Ada keinginan besar masyarakat dan politik di seluruh dunia untuk mencapai hal ini… jadi mari kita mulai dengan kuat tanpa menurunkan standar bahwa perjanjian ini bisa kehilangan maknanya.

Inder Anderson, Direktur Eksekutif, Program Lingkungan PBB

Sebelum pembicaraan, presiden INC telah mengedarkan a bukan kertas yang membahas isu-isu seperti desain produk, emisi dan pelepasan, pengelolaan limbah dan polusi warisan, yang menurutnya “dibangun berdasarkan landasan bersama di antara anggota INC dan mengidentifikasi bidang-bidang di mana beberapa pekerjaan dapat ditunda” untuk tahap selanjutnya.

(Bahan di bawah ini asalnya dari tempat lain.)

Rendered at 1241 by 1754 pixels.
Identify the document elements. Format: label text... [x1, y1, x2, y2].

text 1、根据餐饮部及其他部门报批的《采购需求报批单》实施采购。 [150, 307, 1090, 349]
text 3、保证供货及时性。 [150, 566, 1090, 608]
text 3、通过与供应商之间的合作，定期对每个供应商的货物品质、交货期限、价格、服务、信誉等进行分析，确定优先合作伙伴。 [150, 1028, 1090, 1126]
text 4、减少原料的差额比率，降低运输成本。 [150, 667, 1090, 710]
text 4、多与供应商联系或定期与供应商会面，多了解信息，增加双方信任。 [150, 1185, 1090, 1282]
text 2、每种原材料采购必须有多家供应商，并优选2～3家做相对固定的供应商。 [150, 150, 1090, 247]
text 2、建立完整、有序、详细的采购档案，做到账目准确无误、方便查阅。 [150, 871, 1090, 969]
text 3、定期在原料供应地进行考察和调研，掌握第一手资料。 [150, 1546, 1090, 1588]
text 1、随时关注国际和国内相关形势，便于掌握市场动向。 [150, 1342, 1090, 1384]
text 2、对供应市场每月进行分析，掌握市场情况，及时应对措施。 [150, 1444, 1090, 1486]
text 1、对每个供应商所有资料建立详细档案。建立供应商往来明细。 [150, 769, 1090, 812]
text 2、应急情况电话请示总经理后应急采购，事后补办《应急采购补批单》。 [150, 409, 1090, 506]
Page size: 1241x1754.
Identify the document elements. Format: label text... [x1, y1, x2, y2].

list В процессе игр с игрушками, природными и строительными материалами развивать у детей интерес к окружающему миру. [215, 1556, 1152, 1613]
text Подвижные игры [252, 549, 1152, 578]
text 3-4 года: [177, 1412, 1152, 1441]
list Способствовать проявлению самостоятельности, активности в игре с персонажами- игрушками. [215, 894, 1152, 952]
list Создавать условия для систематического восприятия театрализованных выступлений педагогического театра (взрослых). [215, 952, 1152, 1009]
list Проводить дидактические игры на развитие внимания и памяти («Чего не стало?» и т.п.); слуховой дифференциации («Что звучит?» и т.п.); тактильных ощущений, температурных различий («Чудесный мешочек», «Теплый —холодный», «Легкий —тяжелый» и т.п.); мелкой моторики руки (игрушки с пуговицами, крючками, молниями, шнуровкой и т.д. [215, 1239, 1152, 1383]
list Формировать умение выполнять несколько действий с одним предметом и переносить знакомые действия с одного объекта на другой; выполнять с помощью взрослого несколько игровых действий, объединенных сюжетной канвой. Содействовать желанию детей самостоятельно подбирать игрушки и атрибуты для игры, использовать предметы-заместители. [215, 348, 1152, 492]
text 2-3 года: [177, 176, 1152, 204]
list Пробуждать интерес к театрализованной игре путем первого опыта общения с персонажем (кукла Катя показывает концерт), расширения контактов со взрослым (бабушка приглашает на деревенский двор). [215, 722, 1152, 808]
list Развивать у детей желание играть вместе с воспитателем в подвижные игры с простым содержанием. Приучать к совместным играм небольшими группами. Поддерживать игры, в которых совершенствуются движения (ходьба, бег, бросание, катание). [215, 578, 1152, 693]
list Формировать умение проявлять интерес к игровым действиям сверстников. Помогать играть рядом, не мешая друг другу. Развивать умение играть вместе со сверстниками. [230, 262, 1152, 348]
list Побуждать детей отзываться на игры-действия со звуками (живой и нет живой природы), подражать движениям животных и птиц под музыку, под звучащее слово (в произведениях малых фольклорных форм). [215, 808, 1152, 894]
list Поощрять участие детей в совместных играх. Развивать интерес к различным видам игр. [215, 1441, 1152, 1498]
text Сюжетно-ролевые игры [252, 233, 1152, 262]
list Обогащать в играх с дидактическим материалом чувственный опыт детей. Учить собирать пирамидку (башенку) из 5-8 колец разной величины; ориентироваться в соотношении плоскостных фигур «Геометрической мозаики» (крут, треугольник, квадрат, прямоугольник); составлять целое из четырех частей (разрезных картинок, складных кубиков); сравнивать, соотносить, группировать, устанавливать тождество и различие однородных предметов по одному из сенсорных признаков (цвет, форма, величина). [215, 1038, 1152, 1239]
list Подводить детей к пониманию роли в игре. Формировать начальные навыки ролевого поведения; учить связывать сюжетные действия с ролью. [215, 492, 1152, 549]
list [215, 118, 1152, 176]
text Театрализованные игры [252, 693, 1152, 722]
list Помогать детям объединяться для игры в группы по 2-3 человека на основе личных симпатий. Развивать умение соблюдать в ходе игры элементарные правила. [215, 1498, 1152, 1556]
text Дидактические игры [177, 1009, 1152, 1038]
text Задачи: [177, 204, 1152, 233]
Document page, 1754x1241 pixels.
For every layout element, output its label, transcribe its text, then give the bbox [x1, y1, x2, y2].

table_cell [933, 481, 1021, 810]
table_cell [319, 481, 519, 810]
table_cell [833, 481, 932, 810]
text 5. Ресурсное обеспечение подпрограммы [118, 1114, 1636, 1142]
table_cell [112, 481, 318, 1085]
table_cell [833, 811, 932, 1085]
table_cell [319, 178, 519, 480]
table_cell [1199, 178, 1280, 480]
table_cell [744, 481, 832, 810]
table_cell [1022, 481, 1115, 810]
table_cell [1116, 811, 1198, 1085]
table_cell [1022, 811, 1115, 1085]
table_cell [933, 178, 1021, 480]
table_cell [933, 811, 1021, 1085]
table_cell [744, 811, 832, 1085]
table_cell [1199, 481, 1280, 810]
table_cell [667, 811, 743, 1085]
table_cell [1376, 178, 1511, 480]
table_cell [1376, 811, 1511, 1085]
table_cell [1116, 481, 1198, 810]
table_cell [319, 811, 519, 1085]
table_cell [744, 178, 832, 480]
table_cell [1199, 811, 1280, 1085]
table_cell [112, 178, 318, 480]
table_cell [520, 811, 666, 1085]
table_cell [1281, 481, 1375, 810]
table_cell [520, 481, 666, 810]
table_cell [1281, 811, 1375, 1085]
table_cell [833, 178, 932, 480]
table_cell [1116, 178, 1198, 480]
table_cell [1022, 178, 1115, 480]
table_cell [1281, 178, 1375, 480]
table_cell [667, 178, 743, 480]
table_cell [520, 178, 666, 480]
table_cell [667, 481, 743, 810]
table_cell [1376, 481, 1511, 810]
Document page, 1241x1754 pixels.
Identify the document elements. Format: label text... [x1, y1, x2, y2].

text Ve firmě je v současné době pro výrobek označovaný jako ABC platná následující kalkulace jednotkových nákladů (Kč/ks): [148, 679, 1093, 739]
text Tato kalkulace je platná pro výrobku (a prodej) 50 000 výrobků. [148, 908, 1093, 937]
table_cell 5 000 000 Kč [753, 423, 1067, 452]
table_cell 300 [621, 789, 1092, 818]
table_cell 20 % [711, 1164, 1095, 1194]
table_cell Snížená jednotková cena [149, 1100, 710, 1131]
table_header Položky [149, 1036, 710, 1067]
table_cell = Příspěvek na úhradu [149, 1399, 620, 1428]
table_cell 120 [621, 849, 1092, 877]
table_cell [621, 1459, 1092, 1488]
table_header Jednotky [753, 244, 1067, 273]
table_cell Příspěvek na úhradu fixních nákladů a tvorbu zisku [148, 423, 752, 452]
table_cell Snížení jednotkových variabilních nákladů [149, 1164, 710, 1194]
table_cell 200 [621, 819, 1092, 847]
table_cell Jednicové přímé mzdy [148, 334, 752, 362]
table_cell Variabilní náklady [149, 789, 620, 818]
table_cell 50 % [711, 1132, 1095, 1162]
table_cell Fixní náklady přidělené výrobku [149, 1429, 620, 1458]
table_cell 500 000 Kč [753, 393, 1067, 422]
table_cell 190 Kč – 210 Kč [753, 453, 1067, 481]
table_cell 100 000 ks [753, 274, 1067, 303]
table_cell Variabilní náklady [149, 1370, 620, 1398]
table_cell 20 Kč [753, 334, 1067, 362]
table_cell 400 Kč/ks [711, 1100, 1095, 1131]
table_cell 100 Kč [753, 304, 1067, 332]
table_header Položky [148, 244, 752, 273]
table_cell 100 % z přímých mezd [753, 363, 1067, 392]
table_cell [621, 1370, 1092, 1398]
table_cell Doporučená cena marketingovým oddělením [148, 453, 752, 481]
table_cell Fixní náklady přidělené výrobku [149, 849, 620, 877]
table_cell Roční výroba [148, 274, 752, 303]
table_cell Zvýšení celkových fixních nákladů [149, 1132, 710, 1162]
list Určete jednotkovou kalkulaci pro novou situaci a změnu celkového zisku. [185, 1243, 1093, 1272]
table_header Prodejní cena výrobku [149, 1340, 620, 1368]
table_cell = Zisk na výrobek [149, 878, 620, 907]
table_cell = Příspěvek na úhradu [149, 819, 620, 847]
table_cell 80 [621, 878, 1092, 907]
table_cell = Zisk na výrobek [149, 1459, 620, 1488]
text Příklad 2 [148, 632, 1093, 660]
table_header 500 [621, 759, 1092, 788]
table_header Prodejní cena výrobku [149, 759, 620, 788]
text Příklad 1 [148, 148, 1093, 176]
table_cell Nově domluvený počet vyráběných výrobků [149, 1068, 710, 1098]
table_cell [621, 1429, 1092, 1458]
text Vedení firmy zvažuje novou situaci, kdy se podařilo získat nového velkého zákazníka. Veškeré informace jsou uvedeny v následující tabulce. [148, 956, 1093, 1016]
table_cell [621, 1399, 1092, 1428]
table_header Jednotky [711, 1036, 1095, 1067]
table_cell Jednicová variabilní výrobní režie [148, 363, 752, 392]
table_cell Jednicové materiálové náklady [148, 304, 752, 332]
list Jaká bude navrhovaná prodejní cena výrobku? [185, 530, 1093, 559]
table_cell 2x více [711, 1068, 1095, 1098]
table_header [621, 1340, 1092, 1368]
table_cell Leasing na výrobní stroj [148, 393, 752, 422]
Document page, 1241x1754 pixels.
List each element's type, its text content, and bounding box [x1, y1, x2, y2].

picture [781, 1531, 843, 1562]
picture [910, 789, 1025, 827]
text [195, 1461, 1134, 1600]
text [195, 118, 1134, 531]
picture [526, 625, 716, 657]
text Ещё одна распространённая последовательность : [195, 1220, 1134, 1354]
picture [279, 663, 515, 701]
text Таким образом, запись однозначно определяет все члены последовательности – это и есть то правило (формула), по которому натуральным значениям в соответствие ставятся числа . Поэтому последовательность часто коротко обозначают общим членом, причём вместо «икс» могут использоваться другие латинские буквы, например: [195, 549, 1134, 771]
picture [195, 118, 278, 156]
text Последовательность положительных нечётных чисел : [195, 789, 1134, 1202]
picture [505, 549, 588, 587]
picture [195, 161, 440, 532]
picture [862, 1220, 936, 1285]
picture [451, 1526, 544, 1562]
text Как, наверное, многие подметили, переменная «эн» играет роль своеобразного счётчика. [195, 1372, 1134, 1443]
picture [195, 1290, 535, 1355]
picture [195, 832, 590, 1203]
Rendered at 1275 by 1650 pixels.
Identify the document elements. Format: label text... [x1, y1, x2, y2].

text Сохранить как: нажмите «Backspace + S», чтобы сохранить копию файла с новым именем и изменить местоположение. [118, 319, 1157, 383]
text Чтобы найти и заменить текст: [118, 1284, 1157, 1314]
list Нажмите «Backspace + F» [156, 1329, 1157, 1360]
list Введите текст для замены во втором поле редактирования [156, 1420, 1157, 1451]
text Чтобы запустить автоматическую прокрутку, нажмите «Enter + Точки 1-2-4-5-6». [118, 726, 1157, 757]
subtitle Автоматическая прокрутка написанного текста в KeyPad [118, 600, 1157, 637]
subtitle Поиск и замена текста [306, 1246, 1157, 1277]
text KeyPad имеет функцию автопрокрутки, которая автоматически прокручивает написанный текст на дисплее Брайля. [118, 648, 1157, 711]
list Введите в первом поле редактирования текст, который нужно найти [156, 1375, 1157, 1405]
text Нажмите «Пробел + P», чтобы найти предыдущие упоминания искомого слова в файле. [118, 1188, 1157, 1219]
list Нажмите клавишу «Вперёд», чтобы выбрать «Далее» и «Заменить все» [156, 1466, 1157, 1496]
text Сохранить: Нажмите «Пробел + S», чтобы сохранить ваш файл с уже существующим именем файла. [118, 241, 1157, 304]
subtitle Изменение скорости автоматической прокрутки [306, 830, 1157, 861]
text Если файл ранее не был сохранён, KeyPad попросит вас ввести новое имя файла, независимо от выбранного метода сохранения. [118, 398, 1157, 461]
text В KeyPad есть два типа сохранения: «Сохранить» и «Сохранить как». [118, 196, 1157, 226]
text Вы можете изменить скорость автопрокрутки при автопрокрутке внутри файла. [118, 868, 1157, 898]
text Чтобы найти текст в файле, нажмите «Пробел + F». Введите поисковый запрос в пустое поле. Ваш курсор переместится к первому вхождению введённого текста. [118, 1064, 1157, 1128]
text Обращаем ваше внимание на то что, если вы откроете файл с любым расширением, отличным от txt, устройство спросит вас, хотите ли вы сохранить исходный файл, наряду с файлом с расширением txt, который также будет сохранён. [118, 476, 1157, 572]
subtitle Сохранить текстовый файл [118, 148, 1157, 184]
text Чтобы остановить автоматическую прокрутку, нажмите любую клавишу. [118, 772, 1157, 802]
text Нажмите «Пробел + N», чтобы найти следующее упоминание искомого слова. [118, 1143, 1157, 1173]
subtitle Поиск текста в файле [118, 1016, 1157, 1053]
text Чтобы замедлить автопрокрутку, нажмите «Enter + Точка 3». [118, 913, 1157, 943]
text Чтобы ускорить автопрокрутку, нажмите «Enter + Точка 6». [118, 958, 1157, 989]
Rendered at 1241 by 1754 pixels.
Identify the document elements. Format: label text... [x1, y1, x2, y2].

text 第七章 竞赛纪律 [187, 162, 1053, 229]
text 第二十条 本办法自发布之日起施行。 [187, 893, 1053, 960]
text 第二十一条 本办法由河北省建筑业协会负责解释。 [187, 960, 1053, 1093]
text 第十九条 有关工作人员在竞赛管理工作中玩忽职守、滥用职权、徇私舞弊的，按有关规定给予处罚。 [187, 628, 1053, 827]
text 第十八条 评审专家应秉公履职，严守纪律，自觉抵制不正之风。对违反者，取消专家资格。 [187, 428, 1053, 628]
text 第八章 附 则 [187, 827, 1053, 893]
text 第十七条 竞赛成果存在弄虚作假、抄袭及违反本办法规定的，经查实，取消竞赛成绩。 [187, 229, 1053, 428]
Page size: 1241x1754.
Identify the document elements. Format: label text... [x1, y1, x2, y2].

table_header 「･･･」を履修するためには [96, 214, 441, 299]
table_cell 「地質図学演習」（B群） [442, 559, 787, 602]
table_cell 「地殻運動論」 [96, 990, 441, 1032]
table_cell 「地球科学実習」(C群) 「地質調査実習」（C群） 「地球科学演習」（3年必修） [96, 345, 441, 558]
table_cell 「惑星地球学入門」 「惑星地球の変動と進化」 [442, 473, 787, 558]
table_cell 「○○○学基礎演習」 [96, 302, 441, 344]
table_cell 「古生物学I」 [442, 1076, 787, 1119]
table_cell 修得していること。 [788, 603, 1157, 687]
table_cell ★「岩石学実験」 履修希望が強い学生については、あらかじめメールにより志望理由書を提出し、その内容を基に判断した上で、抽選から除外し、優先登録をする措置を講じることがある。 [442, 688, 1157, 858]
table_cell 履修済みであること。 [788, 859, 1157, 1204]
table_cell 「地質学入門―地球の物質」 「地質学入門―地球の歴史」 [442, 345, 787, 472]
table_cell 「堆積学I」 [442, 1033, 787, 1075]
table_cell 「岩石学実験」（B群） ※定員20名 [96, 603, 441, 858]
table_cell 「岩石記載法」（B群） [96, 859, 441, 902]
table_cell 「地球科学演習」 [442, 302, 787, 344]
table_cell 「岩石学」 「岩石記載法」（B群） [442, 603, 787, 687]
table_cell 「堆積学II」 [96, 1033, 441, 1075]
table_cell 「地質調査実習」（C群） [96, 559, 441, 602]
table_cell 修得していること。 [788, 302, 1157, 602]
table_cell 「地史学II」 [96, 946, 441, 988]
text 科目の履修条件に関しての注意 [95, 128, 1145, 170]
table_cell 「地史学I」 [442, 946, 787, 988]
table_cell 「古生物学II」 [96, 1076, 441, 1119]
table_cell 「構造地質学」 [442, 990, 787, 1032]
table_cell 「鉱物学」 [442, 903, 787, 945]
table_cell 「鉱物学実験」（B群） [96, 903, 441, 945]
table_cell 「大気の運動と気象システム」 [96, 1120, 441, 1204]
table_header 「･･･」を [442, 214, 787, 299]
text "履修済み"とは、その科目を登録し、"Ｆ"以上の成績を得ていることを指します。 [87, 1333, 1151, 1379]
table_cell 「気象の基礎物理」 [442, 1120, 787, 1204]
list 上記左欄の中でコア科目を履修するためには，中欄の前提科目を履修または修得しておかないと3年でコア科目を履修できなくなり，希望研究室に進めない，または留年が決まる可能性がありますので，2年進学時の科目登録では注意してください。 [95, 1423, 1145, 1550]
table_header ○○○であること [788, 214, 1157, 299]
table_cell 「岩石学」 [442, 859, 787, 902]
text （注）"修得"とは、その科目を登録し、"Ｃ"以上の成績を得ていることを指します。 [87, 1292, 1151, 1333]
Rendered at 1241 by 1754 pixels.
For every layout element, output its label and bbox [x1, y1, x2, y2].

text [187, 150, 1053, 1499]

Perwakilan industri seperti Colm Jordan, kepala advokasi dan pendidikan global di Indorama Ventures, salah satu produsen rantai poliester terbesar di dunia, yang melakukan perjalanan dari Irlandia ke Korea Selatan untuk mengamati negosiasi tersebut, mengatakan jelas bahwa ada ” banyak pekerjaan yang harus dilakukan.” Mengerjakan”.

Jordan mengatakan perusahaan-perusahaan juga perlu terlibat dalam diskusi ini, karena mengatasi polusi plastik memerlukan teknologi logistik terbalik, pemilahan, daur ulang, dan penggunaan kembali yang mutakhir. “Bisnis juga membutuhkan pemerintah untuk memastikan kondisi yang adil dan merata,” katanya.

Negosiasi di Busan berlangsung segera setelahnya pembicaraan iklim global yang kontroversial yang berakhir pada akhir pekan di Baku, Azerbaijan. Menyadari hal ini, Anderson mencatat bahwa Perjanjian Paris “Butuh waktu 21 tahun untuk mencapai tujuan ini” dan menyerukan pentingnya upaya yang lebih mendesak untuk memerangi polusi plastik.

“Kami belum berusia 21 tahun. Salah satu manfaat dari resolusi UNEA adalah bahwa resolusi tersebut menetapkan percepatan waktu dua tahun untuk mencapai hal ini, dengan target yang mengikat secara hukum, dan [looking at] seluruh siklus hidup. “Kami tidak akan menunggu 21 tahun.”

Eco-Business telah merilis film dokumenter dampak baru WASTED, yang menyoroti hubungan antara sampah dan kesehatan manusia, serta persinggungannya dengan krisis iklim. Tonton cuplikan kami.